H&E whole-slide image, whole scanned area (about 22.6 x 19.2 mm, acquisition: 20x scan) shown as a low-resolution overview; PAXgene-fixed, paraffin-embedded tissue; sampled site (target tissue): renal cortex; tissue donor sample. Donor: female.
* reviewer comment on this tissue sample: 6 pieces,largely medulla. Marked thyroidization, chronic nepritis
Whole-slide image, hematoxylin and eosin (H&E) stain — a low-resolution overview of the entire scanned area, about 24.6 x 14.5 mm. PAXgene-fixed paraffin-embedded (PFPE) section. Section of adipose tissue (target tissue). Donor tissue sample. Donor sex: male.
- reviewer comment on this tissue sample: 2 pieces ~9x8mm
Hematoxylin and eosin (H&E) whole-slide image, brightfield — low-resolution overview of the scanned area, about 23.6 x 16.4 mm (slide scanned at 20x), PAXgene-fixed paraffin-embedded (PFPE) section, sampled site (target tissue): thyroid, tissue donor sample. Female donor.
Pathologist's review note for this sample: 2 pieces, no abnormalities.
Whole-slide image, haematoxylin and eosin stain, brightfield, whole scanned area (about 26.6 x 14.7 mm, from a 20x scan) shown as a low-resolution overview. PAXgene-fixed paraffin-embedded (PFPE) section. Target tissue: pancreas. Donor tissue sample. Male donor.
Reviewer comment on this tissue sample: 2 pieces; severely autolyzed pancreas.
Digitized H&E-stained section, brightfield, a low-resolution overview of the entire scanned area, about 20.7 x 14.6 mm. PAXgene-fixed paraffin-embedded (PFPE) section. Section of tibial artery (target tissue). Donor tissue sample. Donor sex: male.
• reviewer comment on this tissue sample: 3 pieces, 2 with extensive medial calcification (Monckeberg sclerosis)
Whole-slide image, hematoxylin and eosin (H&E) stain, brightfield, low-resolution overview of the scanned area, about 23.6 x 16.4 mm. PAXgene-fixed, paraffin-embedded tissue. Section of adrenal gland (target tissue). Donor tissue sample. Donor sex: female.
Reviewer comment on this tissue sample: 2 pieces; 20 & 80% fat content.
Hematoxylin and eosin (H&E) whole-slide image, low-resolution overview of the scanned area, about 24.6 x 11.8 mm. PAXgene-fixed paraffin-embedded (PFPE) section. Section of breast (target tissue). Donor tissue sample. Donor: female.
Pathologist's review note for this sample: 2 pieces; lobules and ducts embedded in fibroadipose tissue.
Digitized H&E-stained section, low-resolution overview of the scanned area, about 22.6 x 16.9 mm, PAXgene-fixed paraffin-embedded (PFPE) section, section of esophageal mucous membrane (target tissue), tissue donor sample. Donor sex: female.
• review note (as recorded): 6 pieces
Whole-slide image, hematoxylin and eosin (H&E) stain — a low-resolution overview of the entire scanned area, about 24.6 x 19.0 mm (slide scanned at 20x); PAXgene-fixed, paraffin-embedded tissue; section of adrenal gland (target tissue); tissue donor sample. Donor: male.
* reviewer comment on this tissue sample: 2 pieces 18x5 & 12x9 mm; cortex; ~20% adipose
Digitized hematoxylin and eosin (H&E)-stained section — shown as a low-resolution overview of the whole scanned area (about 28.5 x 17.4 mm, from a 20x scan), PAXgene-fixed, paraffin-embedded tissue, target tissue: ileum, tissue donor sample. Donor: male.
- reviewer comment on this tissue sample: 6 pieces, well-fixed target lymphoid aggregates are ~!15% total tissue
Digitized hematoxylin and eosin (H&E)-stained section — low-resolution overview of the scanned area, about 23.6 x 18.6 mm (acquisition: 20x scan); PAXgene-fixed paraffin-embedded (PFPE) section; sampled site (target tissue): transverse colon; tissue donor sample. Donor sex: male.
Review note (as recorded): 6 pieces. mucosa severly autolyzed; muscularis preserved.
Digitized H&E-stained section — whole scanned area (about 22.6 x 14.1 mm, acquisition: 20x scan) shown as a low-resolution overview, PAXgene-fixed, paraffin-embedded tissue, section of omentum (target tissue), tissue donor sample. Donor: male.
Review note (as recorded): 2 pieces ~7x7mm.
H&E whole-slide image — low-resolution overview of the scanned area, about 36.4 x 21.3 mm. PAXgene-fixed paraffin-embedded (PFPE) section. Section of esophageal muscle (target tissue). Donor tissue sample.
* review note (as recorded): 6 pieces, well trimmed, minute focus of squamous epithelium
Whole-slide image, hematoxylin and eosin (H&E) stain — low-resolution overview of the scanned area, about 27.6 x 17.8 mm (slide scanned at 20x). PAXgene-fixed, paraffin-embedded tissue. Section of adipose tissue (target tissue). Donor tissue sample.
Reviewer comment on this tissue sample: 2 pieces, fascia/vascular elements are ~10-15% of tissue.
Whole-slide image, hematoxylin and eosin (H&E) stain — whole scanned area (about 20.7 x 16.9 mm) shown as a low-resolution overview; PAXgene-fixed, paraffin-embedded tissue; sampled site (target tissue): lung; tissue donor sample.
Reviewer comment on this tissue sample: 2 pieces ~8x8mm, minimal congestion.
*-*-*
Exercise brief: Transcribe the entire listing above exactly.

Answer to the problem:
H&E whole-slide image, whole scanned area (about 22.6 x 19.2 mm, acquisition: 20x scan) shown as a low-resolution overview; PAXgene-fixed, paraffin-embedded tissue; sampled site (target tissue): renal cortex; tissue donor sample. Donor: female.
* reviewer comment on this tissue sample: 6 pieces,largely medulla. Marked thyroidization, chronic nepritis
Whole-slide image, hematoxylin and eosin (H&E) stain — a low-resolution overview of the entire scanned area, about 24.6 x 14.5 mm. PAXgene-fixed paraffin-embedded (PFPE) section. Section of adipose tissue (target tissue). Donor tissue sample. Donor sex: male.
- reviewer comment on this tissue sample: 2 pieces ~9x8mm
Hematoxylin and eosin (H&E) whole-slide image, brightfield — low-resolution overview of the scanned area, about 23.6 x 16.4 mm (slide scanned at 20x), PAXgene-fixed paraffin-embedded (PFPE) section, sampled site (target tissue): thyroid, tissue donor sample. Female donor.
Pathologist's review note for this sample: 2 pieces, no abnormalities.
Whole-slide image, haematoxylin and eosin stain, brightfield, whole scanned area (about 26.6 x 14.7 mm, from a 20x scan) shown as a low-resolution overview. PAXgene-fixed paraffin-embedded (PFPE) section. Target tissue: pancreas. Donor tissue sample. Male donor.
Reviewer comment on this tissue sample: 2 pieces; severely autolyzed pancreas.
Digitized H&E-stained section, brightfield, a low-resolution overview of the entire scanned area, about 20.7 x 14.6 mm. PAXgene-fixed paraffin-embedded (PFPE) section. Section of tibial artery (target tissue). Donor tissue sample. Donor sex: male.
• reviewer comment on this tissue sample: 3 pieces, 2 with extensive medial calcification (Monckeberg sclerosis)
Whole-slide image, hematoxylin and eosin (H&E) stain, brightfield, low-resolution overview of the scanned area, about 23.6 x 16.4 mm. PAXgene-fixed, paraffin-embedded tissue. Section of adrenal gland (target tissue). Donor tissue sample. Donor sex: female.
Reviewer comment on this tissue sample: 2 pieces; 20 & 80% fat content.
Hematoxylin and eosin (H&E) whole-slide image, low-resolution overview of the scanned area, about 24.6 x 11.8 mm. PAXgene-fixed paraffin-embedded (PFPE) section. Section of breast (target tissue). Donor tissue sample. Donor: female.
Pathologist's review note for this sample: 2 pieces; lobules and ducts embedded in fibroadipose tissue.
Digitized H&E-stained section, low-resolution overview of the scanned area, about 22.6 x 16.9 mm, PAXgene-fixed paraffin-embedded (PFPE) section, section of esophageal mucous membrane (target tissue), tissue donor sample. Donor sex: female.
• review note (as recorded): 6 pieces
Whole-slide image, hematoxylin and eosin (H&E) stain — a low-resolution overview of the entire scanned area, about 24.6 x 19.0 mm (slide scanned at 20x); PAXgene-fixed, paraffin-embedded tissue; section of adrenal gland (target tissue); tissue donor sample. Donor: male.
* reviewer comment on this tissue sample: 2 pieces 18x5 & 12x9 mm; cortex; ~20% adipose
Digitized hematoxylin and eosin (H&E)-stained section — shown as a low-resolution overview of the whole scanned area (about 28.5 x 17.4 mm, from a 20x scan), PAXgene-fixed, paraffin-embedded tissue, target tissue: ileum, tissue donor sample. Donor: male.
- reviewer comment on this tissue sample: 6 pieces, well-fixed target lymphoid aggregates are ~!15% total tissue
Digitized hematoxylin and eosin (H&E)-stained section — low-resolution overview of the scanned area, about 23.6 x 18.6 mm (acquisition: 20x scan); PAXgene-fixed paraffin-embedded (PFPE) section; sampled site (target tissue): transverse colon; tissue donor sample. Donor sex: male.
Review note (as recorded): 6 pieces. mucosa severly autolyzed; muscularis preserved.
Digitized H&E-stained section — whole scanned area (about 22.6 x 14.1 mm, acquisition: 20x scan) shown as a low-resolution overview, PAXgene-fixed, paraffin-embedded tissue, section of omentum (target tissue), tissue donor sample. Donor: male.
Review note (as recorded): 2 pieces ~7x7mm.
H&E whole-slide image — low-resolution overview of the scanned area, about 36.4 x 21.3 mm. PAXgene-fixed paraffin-embedded (PFPE) section. Section of esophageal muscle (target tissue). Donor tissue sample.
* review note (as recorded): 6 pieces, well trimmed, minute focus of squamous epithelium
Whole-slide image, hematoxylin and eosin (H&E) stain — low-resolution overview of the scanned area, about 27.6 x 17.8 mm (slide scanned at 20x). PAXgene-fixed, paraffin-embedded tissue. Section of adipose tissue (target tissue). Donor tissue sample.
Reviewer comment on this tissue sample: 2 pieces, fascia/vascular elements are ~10-15% of tissue.
Whole-slide image, hematoxylin and eosin (H&E) stain — whole scanned area (about 20.7 x 16.9 mm) shown as a low-resolution overview; PAXgene-fixed, paraffin-embedded tissue; sampled site (target tissue): lung; tissue donor sample.
Reviewer comment on this tissue sample: 2 pieces ~8x8mm, minimal congestion.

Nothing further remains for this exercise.